WHAT YOU ARE ASKED TO DO: Please print each record exactly, omitting none of them.

STORED DATA:
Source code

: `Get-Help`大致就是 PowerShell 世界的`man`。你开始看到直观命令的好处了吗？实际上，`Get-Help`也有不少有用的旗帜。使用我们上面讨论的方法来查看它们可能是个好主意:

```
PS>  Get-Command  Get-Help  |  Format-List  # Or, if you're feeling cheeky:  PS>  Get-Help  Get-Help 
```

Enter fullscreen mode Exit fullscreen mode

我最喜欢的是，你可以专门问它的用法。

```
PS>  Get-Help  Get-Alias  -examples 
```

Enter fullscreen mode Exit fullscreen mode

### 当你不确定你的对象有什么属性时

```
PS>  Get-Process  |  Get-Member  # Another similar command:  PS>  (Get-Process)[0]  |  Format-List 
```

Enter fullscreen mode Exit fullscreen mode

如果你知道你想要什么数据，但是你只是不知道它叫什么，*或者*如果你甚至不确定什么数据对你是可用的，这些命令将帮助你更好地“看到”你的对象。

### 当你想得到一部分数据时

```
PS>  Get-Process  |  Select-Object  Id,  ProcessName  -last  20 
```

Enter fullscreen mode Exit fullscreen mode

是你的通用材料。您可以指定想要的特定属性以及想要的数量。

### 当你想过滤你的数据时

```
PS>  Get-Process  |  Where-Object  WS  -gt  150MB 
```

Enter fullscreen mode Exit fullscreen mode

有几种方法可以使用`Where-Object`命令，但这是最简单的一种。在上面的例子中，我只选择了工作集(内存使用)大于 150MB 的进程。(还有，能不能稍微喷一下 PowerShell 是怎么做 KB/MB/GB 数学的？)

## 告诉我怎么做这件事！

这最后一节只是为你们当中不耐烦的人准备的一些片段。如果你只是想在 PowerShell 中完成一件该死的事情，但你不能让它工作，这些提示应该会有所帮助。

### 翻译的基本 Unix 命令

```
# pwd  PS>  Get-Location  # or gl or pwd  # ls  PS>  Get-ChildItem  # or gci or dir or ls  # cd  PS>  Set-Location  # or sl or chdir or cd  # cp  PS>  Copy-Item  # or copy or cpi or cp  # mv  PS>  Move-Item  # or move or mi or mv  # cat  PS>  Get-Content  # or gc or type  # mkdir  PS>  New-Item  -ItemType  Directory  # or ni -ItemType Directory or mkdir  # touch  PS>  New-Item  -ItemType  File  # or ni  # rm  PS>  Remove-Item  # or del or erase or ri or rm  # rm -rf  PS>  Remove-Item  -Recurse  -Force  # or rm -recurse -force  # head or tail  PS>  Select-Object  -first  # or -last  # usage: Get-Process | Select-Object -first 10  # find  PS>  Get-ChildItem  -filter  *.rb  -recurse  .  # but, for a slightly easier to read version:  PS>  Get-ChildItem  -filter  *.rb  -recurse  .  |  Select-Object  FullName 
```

ANSWER AREA:
Source code

: `Get-Help`大致就是 PowerShell 世界的`man`。你开始看到直观命令的好处了吗？实际上，`Get-Help`也有不少有用的旗帜。使用我们上面讨论的方法来查看它们可能是个好主意:

```
PS>  Get-Command  Get-Help  |  Format-List  # Or, if you're feeling cheeky:  PS>  Get-Help  Get-Help 
```

Enter fullscreen mode Exit fullscreen mode

我最喜欢的是，你可以专门问它的用法。

```
PS>  Get-Help  Get-Alias  -examples 
```

Enter fullscreen mode Exit fullscreen mode

### 当你不确定你的对象有什么属性时

```
PS>  Get-Process  |  Get-Member  # Another similar command:  PS>  (Get-Process)[0]  |  Format-List 
```

Enter fullscreen mode Exit fullscreen mode

如果你知道你想要什么数据，但是你只是不知道它叫什么，*或者*如果你甚至不确定什么数据对你是可用的，这些命令将帮助你更好地“看到”你的对象。

### 当你想得到一部分数据时

```
PS>  Get-Process  |  Select-Object  Id,  ProcessName  -last  20 
```

Enter fullscreen mode Exit fullscreen mode

是你的通用材料。您可以指定想要的特定属性以及想要的数量。

### 当你想过滤你的数据时

```
PS>  Get-Process  |  Where-Object  WS  -gt  150MB 
```

Enter fullscreen mode Exit fullscreen mode

有几种方法可以使用`Where-Object`命令，但这是最简单的一种。在上面的例子中，我只选择了工作集(内存使用)大于 150MB 的进程。(还有，能不能稍微喷一下 PowerShell 是怎么做 KB/MB/GB 数学的？)

## 告诉我怎么做这件事！

这最后一节只是为你们当中不耐烦的人准备的一些片段。如果你只是想在 PowerShell 中完成一件该死的事情，但你不能让它工作，这些提示应该会有所帮助。

### 翻译的基本 Unix 命令

```
# pwd  PS>  Get-Location  # or gl or pwd  # ls  PS>  Get-ChildItem  # or gci or dir or ls  # cd  PS>  Set-Location  # or sl or chdir or cd  # cp  PS>  Copy-Item  # or copy or cpi or cp  # mv  PS>  Move-Item  # or move or mi or mv  # cat  PS>  Get-Content  # or gc or type  # mkdir  PS>  New-Item  -ItemType  Directory  # or ni -ItemType Directory or mkdir  # touch  PS>  New-Item  -ItemType  File  # or ni  # rm  PS>  Remove-Item  # or del or erase or ri or rm  # rm -rf  PS>  Remove-Item  -Recurse  -Force  # or rm -recurse -force  # head or tail  PS>  Select-Object  -first  # or -last  # usage: Get-Process | Select-Object -first 10  # find  PS>  Get-ChildItem  -filter  *.rb  -recurse  .  # but, for a slightly easier to read version:  PS>  Get-ChildItem  -filter  *.rb  -recurse  .  |  Select-Object  FullName 
```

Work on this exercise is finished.